● **Source material**
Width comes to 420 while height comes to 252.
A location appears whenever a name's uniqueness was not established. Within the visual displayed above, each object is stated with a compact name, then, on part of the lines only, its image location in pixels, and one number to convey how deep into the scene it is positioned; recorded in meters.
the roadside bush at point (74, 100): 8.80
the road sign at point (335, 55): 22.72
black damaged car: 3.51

==

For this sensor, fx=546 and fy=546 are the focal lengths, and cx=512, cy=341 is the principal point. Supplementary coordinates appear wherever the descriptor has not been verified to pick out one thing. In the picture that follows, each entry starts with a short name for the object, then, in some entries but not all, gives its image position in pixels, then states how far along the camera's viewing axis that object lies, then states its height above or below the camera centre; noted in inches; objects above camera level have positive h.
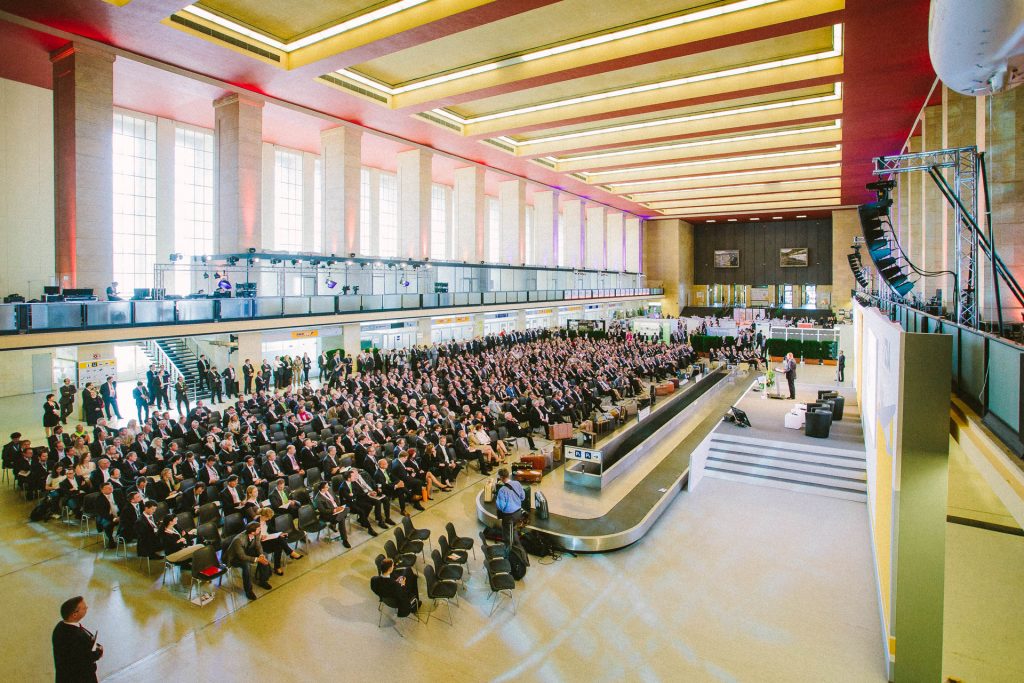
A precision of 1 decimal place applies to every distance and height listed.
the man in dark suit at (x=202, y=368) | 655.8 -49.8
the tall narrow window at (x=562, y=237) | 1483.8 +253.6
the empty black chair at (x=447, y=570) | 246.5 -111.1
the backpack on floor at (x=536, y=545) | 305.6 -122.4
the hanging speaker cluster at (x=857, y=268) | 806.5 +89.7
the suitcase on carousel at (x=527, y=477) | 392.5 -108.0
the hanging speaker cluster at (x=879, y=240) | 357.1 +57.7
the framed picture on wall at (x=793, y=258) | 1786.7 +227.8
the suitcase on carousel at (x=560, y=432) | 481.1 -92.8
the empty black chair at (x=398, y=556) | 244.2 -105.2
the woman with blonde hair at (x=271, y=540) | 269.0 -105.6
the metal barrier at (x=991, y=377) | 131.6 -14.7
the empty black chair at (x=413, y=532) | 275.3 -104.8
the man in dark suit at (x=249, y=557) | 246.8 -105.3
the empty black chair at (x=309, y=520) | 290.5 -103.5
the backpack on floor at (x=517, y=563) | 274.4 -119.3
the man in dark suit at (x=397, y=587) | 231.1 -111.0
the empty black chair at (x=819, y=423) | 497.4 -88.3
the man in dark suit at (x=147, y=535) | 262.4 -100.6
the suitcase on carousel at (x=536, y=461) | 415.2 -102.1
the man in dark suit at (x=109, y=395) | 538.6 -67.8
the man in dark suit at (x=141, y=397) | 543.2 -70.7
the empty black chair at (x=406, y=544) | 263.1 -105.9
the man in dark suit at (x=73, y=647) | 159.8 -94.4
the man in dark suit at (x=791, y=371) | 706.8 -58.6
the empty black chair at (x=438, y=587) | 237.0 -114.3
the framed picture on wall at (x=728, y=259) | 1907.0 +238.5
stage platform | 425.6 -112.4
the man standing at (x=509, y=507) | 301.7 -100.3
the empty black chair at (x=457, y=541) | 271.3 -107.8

● **What you will do**
Reproduce exactly the lines of the records above from the one with "the framed picture on wall at (x=728, y=259)" to the one with "the empty black chair at (x=457, y=541)", both included, and leave out everything else.

● **Task output**
the framed picture on wall at (x=728, y=259) | 1907.0 +238.5
stage platform | 425.6 -112.4
the man standing at (x=509, y=507) | 301.7 -100.3
the empty black chair at (x=457, y=541) | 271.3 -107.8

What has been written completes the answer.